_Dataset extract_
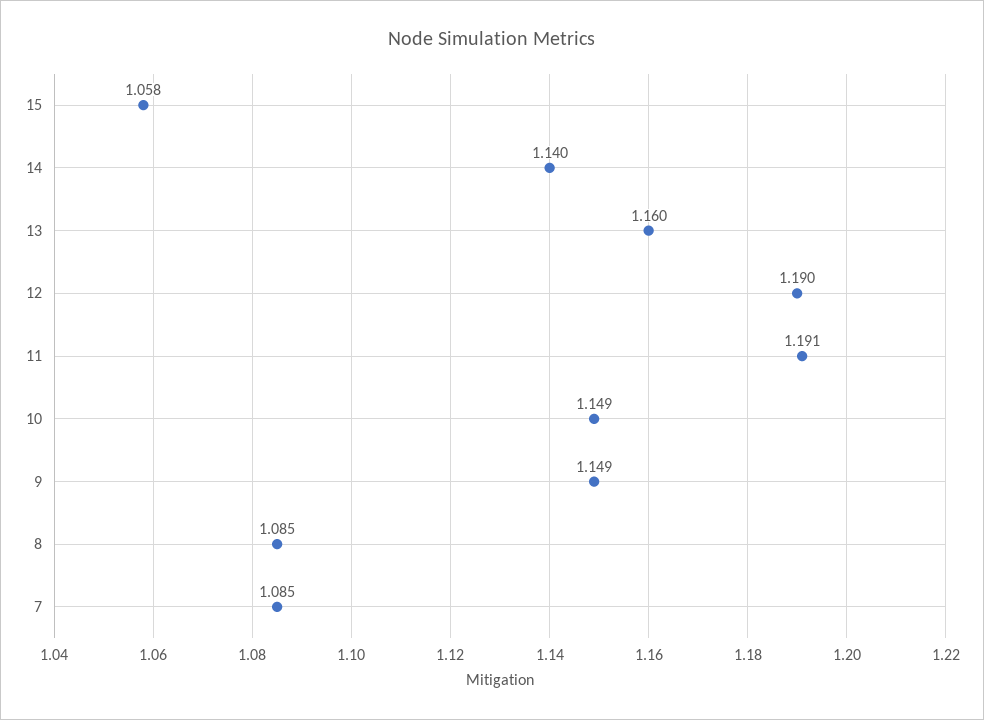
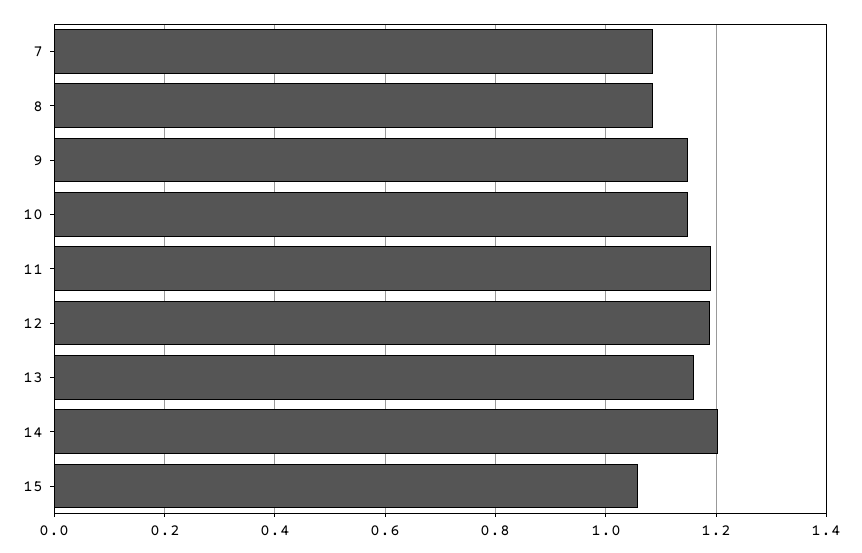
14: 1.14 -> 1.2

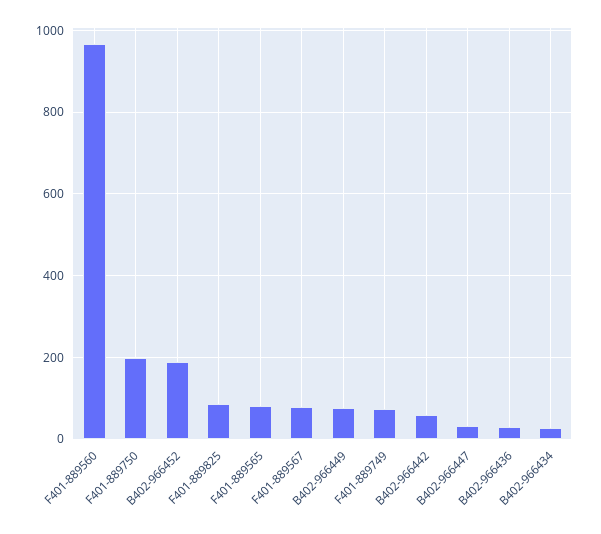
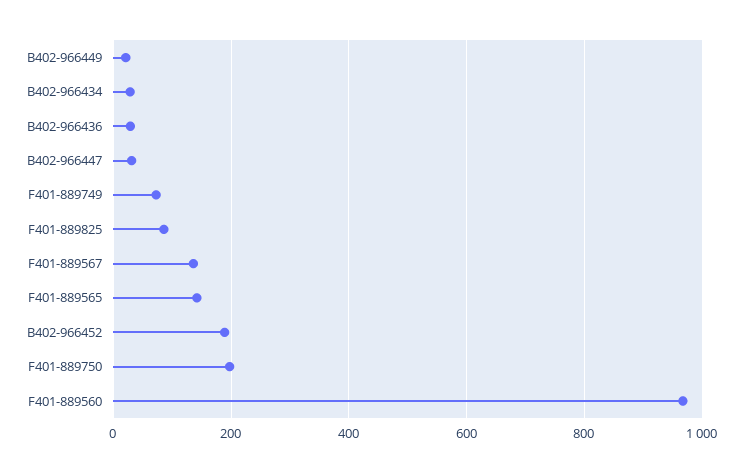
F401-889565: 80 -> 140
F401-889567: 80 -> 140
B402-966449: 80 -> 20
B402-966442: 60 -> none

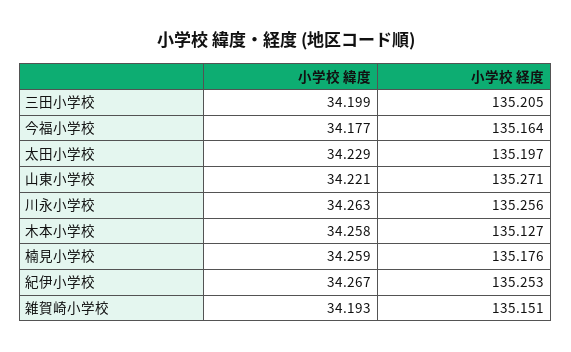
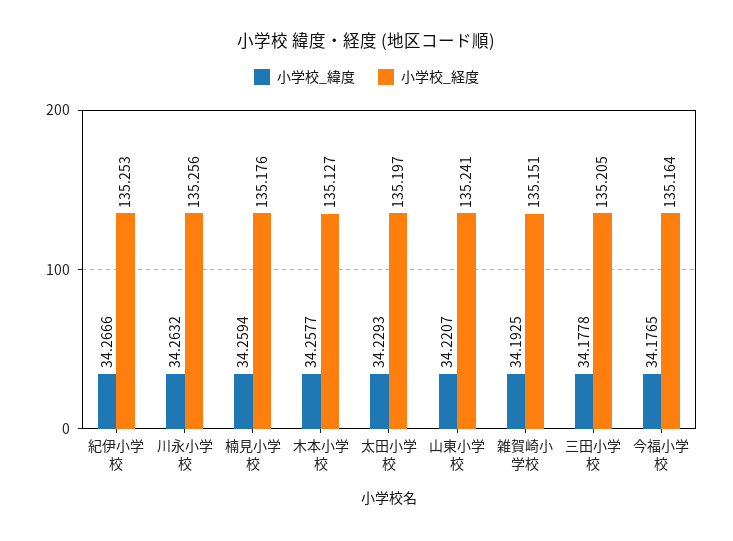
小学校 緯度, 三田小学校: 34.199 -> 34.1778
小学校 経度, 山東小学校: 135.271 -> 135.241

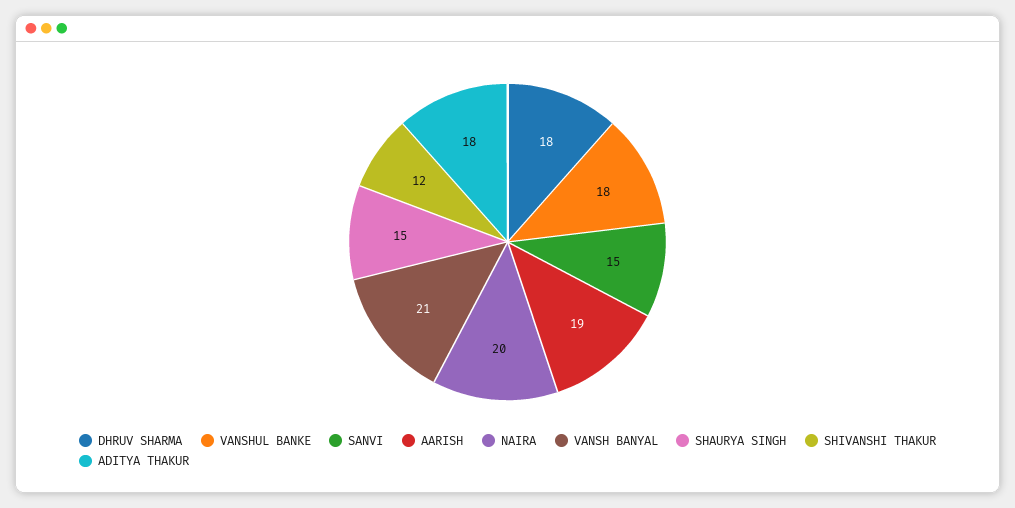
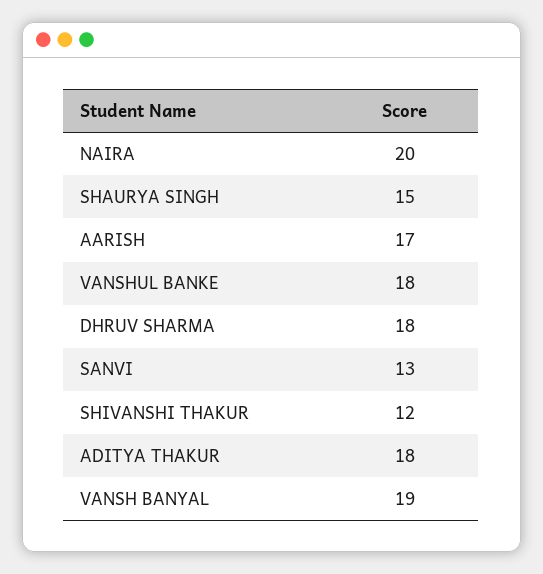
SANVI: 15 -> 13
AARISH: 19 -> 17
VANSH BANYAL: 21 -> 19

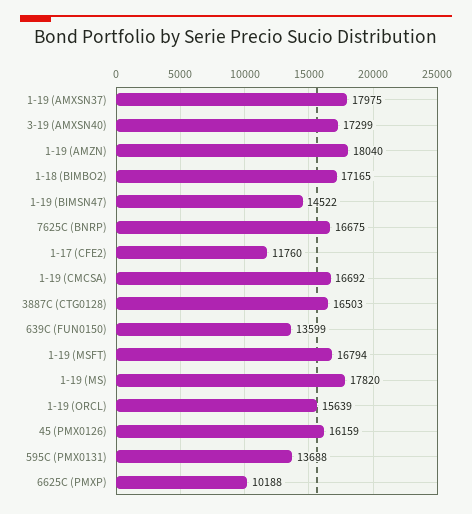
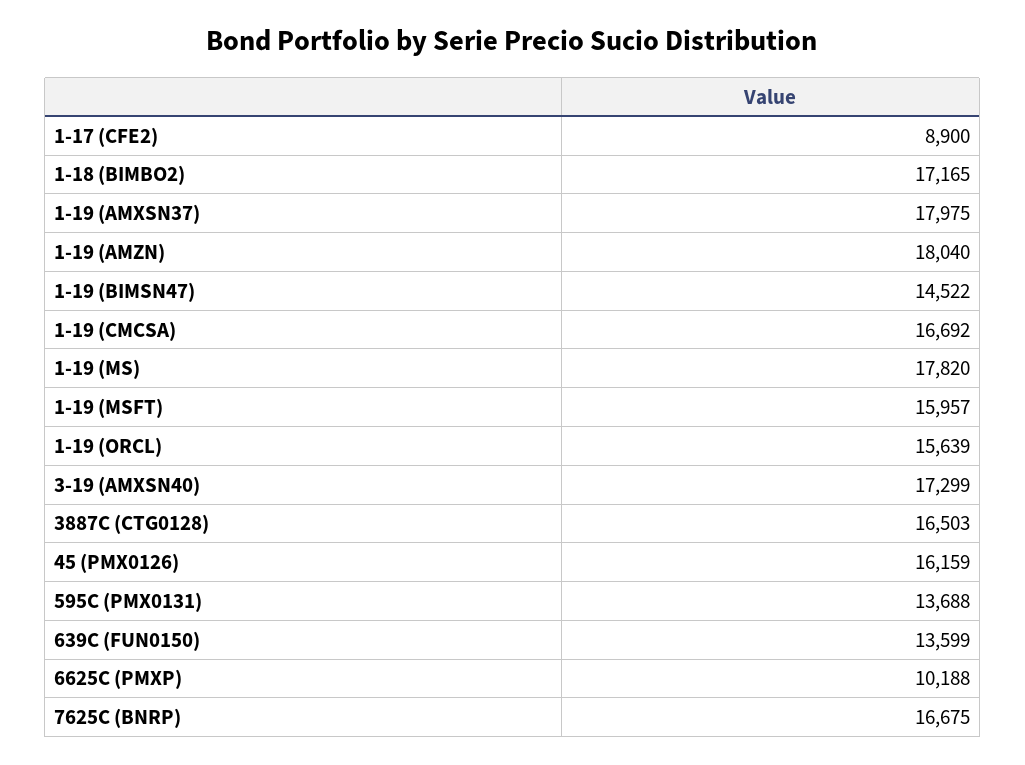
1-17 (CFE2): 11760 -> 8900
1-19 (MSFT): 16794 -> 15957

_Exercise_
Starting with the line that contains "小学校 経度, 山東小学校: 135.271 -> 135.241", repeat each line exactly through the last line of the data above, and nothing more; the pictures stay out.

_Worked solution_
小学校 経度, 山東小学校: 135.271 -> 135.241

SANVI: 15 -> 13
AARISH: 19 -> 17
VANSH BANYAL: 21 -> 19

1-17 (CFE2): 11760 -> 8900
1-19 (MSFT): 16794 -> 15957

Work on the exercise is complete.